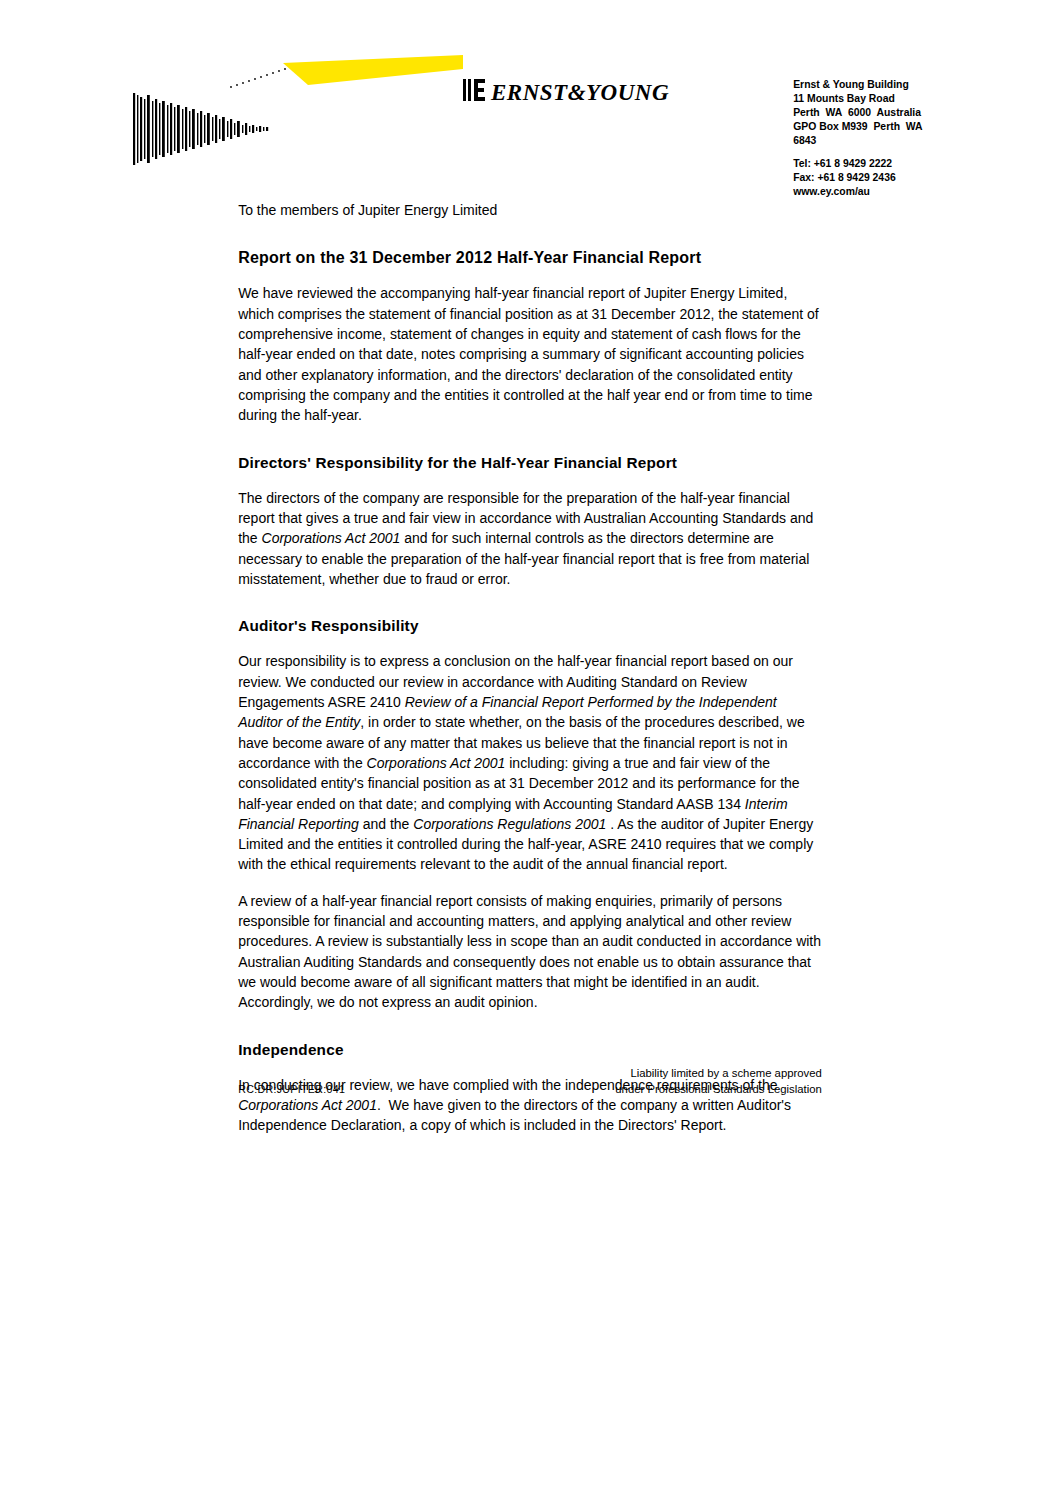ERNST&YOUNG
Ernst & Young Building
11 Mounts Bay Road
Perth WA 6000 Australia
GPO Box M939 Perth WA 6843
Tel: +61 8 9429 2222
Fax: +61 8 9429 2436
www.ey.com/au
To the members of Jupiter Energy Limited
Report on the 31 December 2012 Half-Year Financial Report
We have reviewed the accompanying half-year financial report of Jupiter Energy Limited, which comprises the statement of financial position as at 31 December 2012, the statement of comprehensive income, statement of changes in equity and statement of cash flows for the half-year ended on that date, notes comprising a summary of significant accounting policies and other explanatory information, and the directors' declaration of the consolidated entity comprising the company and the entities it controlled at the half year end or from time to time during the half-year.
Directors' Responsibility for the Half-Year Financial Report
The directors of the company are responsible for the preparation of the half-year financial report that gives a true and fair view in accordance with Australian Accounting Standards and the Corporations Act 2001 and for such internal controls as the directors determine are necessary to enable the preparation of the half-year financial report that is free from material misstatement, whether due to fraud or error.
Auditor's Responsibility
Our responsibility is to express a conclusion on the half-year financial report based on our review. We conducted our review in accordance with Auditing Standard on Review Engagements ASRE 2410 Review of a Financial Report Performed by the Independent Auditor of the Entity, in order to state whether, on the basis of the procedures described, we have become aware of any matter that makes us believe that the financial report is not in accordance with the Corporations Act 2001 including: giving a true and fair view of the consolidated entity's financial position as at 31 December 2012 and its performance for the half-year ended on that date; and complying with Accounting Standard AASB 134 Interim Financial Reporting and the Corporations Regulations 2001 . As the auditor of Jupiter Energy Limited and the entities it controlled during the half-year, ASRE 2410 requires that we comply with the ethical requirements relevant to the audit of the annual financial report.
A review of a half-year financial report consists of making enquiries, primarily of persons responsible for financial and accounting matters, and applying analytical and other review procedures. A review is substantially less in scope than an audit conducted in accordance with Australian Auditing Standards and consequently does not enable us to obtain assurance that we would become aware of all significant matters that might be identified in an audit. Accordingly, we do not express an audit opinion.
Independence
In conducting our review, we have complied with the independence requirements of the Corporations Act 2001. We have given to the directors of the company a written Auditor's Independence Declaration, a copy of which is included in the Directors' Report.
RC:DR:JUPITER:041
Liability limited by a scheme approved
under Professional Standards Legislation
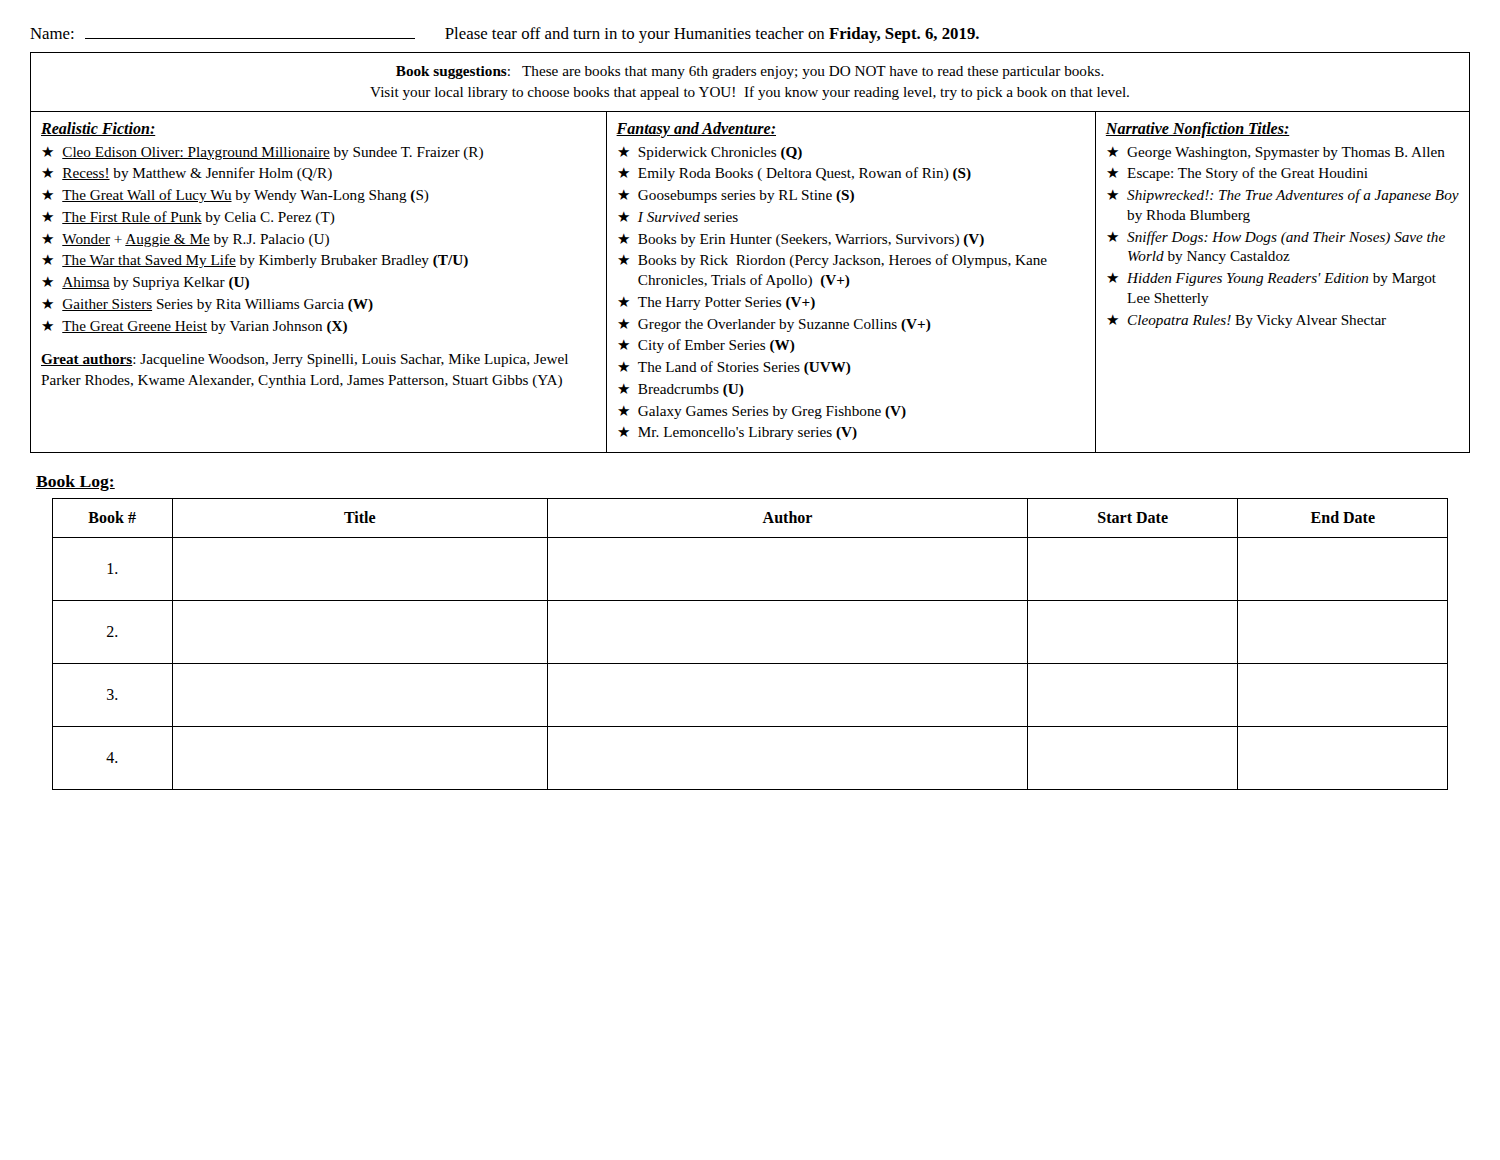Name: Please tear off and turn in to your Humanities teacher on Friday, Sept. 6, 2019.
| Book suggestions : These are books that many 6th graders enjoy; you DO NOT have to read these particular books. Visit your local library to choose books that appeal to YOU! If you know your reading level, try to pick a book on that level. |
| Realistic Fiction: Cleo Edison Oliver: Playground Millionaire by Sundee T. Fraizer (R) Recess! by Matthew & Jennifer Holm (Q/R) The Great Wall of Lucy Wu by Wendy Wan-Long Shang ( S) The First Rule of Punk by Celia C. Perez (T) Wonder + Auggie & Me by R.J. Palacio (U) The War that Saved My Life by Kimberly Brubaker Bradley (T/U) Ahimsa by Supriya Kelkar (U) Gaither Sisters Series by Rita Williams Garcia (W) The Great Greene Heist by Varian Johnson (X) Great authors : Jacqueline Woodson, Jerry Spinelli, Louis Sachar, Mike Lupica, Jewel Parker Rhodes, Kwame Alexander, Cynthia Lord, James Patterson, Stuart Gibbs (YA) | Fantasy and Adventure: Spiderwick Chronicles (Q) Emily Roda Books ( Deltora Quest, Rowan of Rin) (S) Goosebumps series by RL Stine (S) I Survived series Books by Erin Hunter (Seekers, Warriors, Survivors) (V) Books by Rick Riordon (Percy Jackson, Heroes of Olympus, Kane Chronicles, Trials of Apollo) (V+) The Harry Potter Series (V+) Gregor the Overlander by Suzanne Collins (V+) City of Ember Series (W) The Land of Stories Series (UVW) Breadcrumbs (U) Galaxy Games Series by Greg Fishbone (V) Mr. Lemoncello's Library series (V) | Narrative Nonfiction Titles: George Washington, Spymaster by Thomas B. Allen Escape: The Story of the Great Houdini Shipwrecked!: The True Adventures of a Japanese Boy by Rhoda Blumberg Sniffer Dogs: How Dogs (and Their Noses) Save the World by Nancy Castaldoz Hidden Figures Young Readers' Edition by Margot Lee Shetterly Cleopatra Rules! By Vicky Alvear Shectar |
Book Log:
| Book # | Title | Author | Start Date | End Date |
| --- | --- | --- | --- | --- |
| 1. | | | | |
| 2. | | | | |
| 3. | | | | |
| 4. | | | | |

==============================

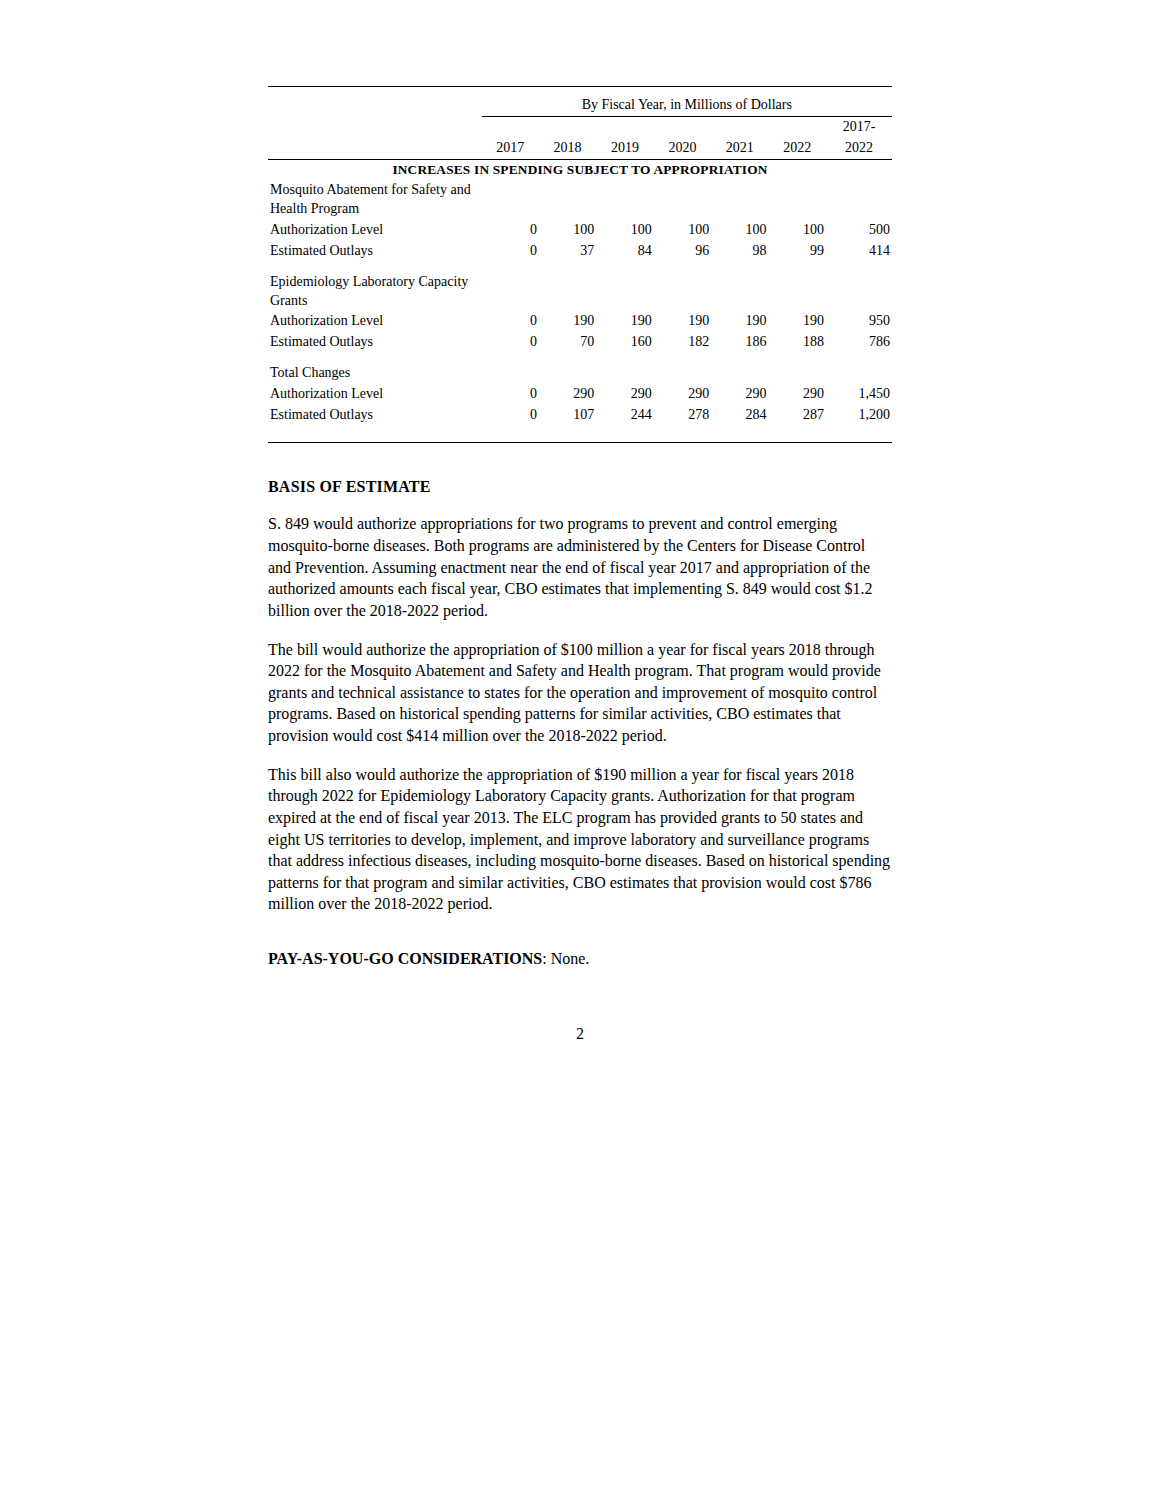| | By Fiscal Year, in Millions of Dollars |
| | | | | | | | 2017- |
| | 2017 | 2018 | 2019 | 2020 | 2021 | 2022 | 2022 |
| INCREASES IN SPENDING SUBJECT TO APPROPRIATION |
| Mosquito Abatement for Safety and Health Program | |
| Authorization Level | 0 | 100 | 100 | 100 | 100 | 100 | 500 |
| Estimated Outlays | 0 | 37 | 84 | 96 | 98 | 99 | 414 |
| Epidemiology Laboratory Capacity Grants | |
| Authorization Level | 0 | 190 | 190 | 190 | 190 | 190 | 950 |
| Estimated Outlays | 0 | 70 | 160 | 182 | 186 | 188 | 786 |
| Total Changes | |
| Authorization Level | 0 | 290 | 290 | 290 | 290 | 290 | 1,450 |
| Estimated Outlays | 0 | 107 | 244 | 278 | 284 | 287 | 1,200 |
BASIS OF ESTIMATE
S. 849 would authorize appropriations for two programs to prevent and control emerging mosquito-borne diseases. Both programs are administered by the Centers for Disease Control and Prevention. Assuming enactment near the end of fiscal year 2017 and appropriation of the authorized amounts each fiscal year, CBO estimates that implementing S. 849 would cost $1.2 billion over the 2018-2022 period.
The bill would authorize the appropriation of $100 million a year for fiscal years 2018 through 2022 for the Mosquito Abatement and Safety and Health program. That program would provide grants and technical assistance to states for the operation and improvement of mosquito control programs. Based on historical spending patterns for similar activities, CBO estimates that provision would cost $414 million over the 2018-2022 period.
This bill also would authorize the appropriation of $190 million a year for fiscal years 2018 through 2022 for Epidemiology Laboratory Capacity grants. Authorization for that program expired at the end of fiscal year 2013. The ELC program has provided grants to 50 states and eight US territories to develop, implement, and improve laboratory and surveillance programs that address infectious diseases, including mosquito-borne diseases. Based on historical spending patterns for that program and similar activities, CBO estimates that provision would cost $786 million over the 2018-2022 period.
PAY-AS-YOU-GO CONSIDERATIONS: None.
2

==============================

# DESCRIPTION OF THE TASK
Everything above from the line that has "ERNST&YOUNG" down to the line that has "Report on the" should be output exactly, with both of those lines included. Leave the pictures behind.

# SOLUTION BELOW
ERNST&YOUNG
Ernst & Young Building
11 Mounts Bay Road
Perth WA 6000 Australia
GPO Box M939 Perth WA 6843
Tel: +61 8 9429 2222
Fax: +61 8 9429 2436
www.ey.com/au
To the members of Jupiter Energy Limited
Report on the 31 December 2012 Half-Year Financial Report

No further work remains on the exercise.